Os jornais são feios e mal impressos, do encontro com eles sai-se de mãos sujas. As seções de cultura destinam-se claramente a indigentes, e as colunas sociais, banidas há muitas décadas nos países civilizados, são mantidas para falar daquelas 837 inextinguíveis personagens. Comparada com a mídia de outras nações, a nativa habilita-se a inspirar sentimentos de pena em almas caridosas.
Cabe registrar, porém, algo pior, muito pior. Ao noticiar os fatos da política, ou quaisquer outros relacionados com o jogo do poder, a mídia nativa é profundamente desonesta. Desde sempre, arrisco-me a sustentar. Ou, por outra, omite, inventa, mistifica, mente, tempo adentro, certa de que nada acontece se não for notícia nos seus espaços. E tão segura na crença a ponto de se tornar vítima de si mesma ao enxergar a verdade onde não está e viver uma miragem compartilhada por quantos se abeberam à sua fonte.
O conjunto da obra está longe de ser animador.
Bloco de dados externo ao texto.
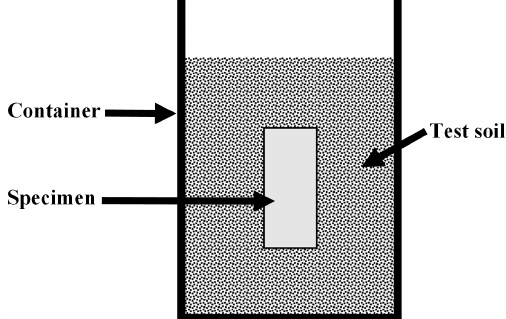
Figure 1. Experimental setup scheme during the exposure of metal coupons, according to ASTM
De todo modo, o assunto da reportagem de capa desta edição, a revelar as parcerias entre a revista Veja e o contraventor Cachoeira, soa-me inédito. Não recordo situação similar na história do jornalismo brasileiro. Não é que o enredo derrube meu queixo. Desta Veja nada justifica espanto, inclusive por ganhar a absoluta primazia no desrespeito à questão moral, antes ainda que ética. Que me lembre, nunca houve órgão midiático, ou jornalista, capaz de chegar tão longe.
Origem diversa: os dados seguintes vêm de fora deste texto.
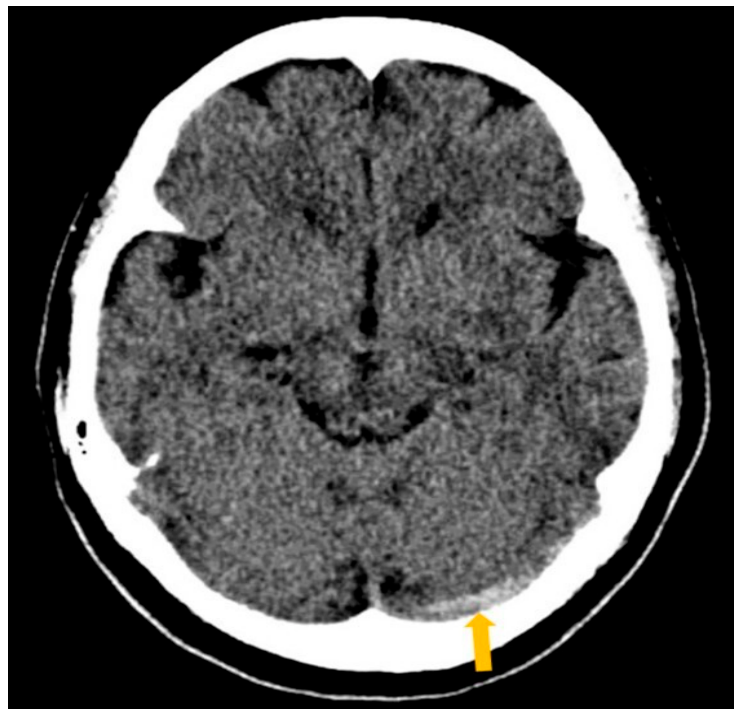
Figure 1. Non-contrast brain computed tomography (CT) at first emergency room visit revealed an asymmetric hyperdensity of the left transverse sinus (dense vein sign), consistent with acute throm- bosis with no associated parenchymal edema or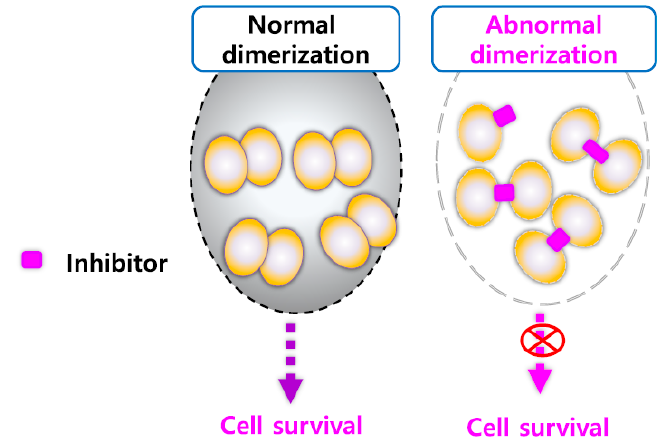
Figure 7. Altered cross-linking of heat shock protein 27 (HSP27) using small molecules for HSP27 inhibition. Scheme for the mechanism of HSP27-cross-linking by small molecules. Normal dimerization of HSP27 contributes to cancer cell survival, but abnormal dimerization of HSP27 using small molecules causes cancer cell death. Table 2. Structure and mechanism of action of small-molecule heat shock protein 27 (HSP27) inhibitors.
Como haverão de reagir os barões e seus sabujos? Quando surgiram os primeiros sinais da relação Veja-Cachoeira, logo anotados por CartaCapital, fomos animadamente criticados, ou ignorados. O que, aliás, faz parte de hábitos e tradições. Sim, o Brasil não é um daqueles países onde, se o tema é importante, e válido porque baseado em fatos reais, contará com o interesse geral independentemente de quem o levantou. A mídia lhe seguirá as pegadas imediatamente.
Exemplo não muito distante, o chamado mensalão mineiro. A respeito, CartaCapital, entre novembro de 2005 e junho de 2006, publicou três reportagens de capa, acolhidas, obviamente, pelo silêncio retumbante da mídia. Diga-se que, em qualquer latitude de nossa política, o esquema de corrupção é sempre o mesmo. Não pretendo esclarecer agora as razões pelas quais aos tucanos tudo se perdoa. Observo apenas que de súbito uma ou outra coluna evoca nestes dias as mazelas cometidas sob a proteção do ex-governador Eduardo Azeredo, com a expressão arguta de quem avisa: depois não digam que não falamos disso…
A desfaçatez da turma não tem limites. E por que não falaram na hora certa? Neste exato instante, não me surpreenderei se o silêncio do abismo se fechar sobre as façanhas murdoquianas de Veja.